The Sunflower is not light reading and the range of responder views from totally opposing to slightly shaded from responder to responder require mindful contemplation. Still rubbing me raw as I near the end of responders’ essays in Book Two, The Symposium of Simon Wiesenthal’s book, is our Anglican theology (lex orandi lex credendi, what we do and say and sing and pray, our liturgical practice is our theology, like it or not) of confession and absolution, whether Reconciliation of a Penitent (private confession) as generally practiced or general confession and absolution in the congregation on Sunday. First-cousin-once-removed from mafioso spraying the opposing mob and bystanders with tommy-gun fire then ritually cleansing any guilt, easing any conscience pangs, by going to confession before Mass or just the Host itself [or maybe it’s the early morning hour and disgusting but vital fortified motel wakeup coffee making me scrappy of mood], but priest and/or God can only forgive sins against God; sins against love thy neighbor as thyself can only be forgiven by offended neighbor first as in "Leave there thy gift before the altar, and go thy way; first be reconciled to thy brother, and then come and offer thy gift" Matthew 5:24.

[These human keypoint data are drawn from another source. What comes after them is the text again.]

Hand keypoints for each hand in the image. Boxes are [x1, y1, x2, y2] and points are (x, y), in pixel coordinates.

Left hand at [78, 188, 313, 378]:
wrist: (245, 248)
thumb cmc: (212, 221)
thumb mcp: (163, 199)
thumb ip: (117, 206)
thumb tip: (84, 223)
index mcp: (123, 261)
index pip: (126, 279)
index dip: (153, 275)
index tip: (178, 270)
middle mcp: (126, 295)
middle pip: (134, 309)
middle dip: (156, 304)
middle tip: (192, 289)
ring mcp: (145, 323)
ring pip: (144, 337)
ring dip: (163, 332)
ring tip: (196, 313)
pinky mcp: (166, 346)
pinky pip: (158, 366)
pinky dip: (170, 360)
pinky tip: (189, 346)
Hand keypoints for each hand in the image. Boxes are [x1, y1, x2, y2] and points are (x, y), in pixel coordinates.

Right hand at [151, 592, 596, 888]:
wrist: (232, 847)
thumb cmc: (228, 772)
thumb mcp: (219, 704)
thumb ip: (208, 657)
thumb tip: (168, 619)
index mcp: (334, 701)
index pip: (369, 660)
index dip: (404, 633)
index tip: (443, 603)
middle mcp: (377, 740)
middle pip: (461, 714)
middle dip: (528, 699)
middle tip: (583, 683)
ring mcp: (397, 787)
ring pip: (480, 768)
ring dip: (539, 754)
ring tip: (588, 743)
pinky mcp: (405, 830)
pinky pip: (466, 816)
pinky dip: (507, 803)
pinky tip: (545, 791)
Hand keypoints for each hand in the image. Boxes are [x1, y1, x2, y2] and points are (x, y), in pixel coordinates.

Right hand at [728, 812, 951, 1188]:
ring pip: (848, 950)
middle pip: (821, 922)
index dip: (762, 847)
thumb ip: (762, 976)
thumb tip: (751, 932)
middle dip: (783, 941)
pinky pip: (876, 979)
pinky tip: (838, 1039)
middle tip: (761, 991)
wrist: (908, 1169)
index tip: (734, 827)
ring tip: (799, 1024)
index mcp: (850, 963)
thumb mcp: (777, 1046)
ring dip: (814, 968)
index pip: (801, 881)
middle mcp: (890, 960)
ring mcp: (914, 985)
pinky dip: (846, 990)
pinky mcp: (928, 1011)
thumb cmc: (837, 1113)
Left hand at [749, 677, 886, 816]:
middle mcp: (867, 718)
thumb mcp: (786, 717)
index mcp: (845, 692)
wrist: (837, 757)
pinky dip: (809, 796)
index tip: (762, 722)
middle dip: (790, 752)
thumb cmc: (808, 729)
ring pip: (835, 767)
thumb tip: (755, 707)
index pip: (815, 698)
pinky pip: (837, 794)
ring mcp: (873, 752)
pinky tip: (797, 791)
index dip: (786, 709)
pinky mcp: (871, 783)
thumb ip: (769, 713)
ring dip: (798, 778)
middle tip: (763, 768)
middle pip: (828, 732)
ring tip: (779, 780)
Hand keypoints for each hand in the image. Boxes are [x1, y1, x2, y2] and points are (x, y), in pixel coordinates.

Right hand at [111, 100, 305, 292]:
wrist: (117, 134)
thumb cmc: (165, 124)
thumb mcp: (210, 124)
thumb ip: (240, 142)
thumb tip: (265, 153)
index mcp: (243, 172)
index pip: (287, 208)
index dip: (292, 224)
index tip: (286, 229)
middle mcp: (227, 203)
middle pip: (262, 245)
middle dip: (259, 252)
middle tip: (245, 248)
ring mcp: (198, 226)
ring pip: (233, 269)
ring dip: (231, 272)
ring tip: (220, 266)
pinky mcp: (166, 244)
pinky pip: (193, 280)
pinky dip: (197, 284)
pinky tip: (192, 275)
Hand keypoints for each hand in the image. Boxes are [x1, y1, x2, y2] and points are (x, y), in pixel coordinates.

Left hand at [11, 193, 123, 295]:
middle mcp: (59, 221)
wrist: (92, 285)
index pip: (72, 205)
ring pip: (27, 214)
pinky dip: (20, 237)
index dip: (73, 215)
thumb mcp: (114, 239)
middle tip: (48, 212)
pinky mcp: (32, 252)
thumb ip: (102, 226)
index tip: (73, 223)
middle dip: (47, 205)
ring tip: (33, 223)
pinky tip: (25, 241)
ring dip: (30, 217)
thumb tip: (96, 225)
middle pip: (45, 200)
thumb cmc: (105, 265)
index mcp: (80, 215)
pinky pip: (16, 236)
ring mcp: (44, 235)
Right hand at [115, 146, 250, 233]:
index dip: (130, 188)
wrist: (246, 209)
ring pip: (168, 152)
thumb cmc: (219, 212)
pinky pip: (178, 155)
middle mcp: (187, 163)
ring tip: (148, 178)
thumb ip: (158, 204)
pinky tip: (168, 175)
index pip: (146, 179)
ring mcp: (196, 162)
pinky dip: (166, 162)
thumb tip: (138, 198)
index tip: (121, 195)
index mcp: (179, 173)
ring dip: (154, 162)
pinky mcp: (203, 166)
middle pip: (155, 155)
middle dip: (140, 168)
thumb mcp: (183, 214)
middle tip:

Wiesenthal's book is founded in the German Holocaust of cruelty and murder on an incomprehensible scale of inhumanity (which has been done in other societies as well before and since though on smaller scales), but the principle carries across the spectrum of sins and offenses against others. Again, Jewish theology and practice seems layered and deep while the Christian church seems to take all too blithely not only the theology of sins washed away by the Cross, but also usurped the authority of John 20:23, words of John’s post-resurrection Christ, “Receive the Holy Spirit. If you forgive the sins of any, they are forgiven; if you retain the sins of any, they are retained” as the basis for controlling the masses from early times and the Dark and Middle Ages, building and playing on people’s terror of hell (e.g., read Ken Follett’s long novel Pillars of the Earth)

From long ages of ecclesiastical abuse in order to manipulate and control people, today’s church has now diminished our consciousness and concern about the wrongs we do to others, downgrading from repentance and atonement to the pietistic vestige that we are left with today. My pain is the growing sense that the theology we practice is not only theological, existential, ontological shorthand shortchanged,  but also morally lax in that it teaches a shallow escape from responsibility for our thoughts, words and deeds against others; and not only profanes Jesus’ summary of the law but blasphemes Paul’s theology of the Cross. What can take away my sin? nothing but the blood of Jesus: it isn’t meant to wash away our responsibilities and accountability to each other.


Still and always certain of nothing, this Is becoming my preLenten sabbatical struggle with my being.